— Work to complete —
Give a faithful, exact copy of all entries, minus the images.

—————

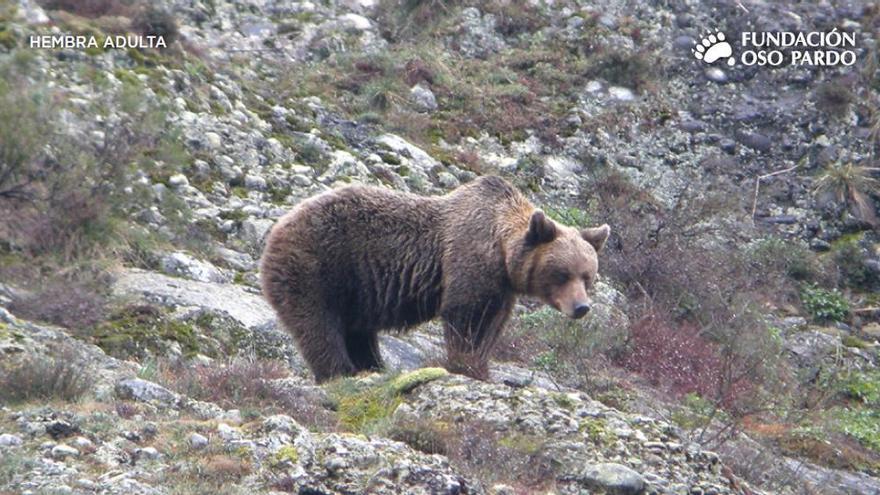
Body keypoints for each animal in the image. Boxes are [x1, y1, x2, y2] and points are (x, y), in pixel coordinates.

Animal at [258, 177, 608, 384]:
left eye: (588, 276)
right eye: (562, 273)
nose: (581, 307)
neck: (501, 251)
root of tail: (278, 225)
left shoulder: (501, 289)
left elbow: (492, 326)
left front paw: (481, 366)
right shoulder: (469, 263)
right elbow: (466, 317)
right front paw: (465, 364)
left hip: (356, 290)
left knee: (357, 331)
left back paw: (372, 366)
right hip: (319, 266)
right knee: (319, 325)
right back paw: (340, 371)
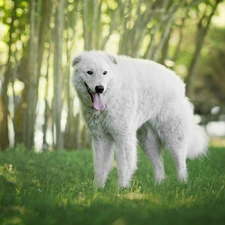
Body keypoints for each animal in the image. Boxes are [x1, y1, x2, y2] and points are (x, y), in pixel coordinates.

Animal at [72, 51, 207, 188]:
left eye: (105, 72)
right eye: (89, 72)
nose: (100, 88)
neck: (111, 95)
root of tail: (179, 83)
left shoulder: (123, 136)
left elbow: (123, 165)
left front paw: (121, 188)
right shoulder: (100, 138)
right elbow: (99, 166)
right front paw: (97, 189)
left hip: (173, 135)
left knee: (181, 162)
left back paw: (182, 183)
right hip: (147, 140)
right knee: (159, 163)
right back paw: (158, 185)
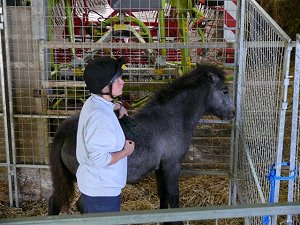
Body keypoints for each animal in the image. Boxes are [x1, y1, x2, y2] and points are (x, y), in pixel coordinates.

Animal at [48, 63, 236, 225]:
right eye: (225, 91)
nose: (232, 113)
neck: (170, 119)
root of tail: (65, 131)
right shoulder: (172, 166)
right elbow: (173, 198)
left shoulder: (161, 169)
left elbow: (163, 197)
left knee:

—————

— Answer to this task —
Body keypoints for each animal in the image. Boxes are [x1, y1, x2, y2] and points are (x, y), in pixel coordinates.

Animal at [258, 177, 608, 384]:
left eye: (588, 276)
right eye: (562, 273)
nose: (581, 307)
neck: (501, 251)
root of tail: (278, 225)
left shoulder: (501, 289)
left elbow: (492, 326)
left front paw: (481, 366)
right shoulder: (469, 263)
right elbow: (466, 317)
right front paw: (465, 364)
left hip: (356, 290)
left knee: (357, 331)
left back paw: (372, 366)
right hip: (319, 266)
right knee: (319, 325)
right back paw: (340, 371)
Body keypoints for each animal in the image. Boxes are [x1, y1, x2, y2] and points are (x, y), in pixel coordinates.

Animal at [72, 51, 207, 188]:
left eye: (105, 72)
right eye: (89, 72)
nose: (100, 88)
neck: (111, 95)
root of tail: (179, 83)
left shoulder: (123, 136)
left elbow: (123, 165)
left front paw: (121, 188)
right shoulder: (100, 138)
right elbow: (99, 166)
right front paw: (97, 189)
left hip: (173, 135)
left knee: (181, 162)
left back paw: (182, 183)
right hip: (147, 140)
right knee: (159, 163)
right back paw: (158, 185)
Body keypoints for each animal in the image. Boxes are [x1, y1, x2, y2] and points are (x, y), in pixel coordinates.

Animal at [48, 63, 236, 225]:
right eye: (225, 91)
nose: (232, 113)
neck: (170, 119)
root of tail: (65, 131)
right shoulder: (172, 166)
right elbow: (173, 198)
left shoulder: (161, 169)
left elbow: (163, 197)
left knee:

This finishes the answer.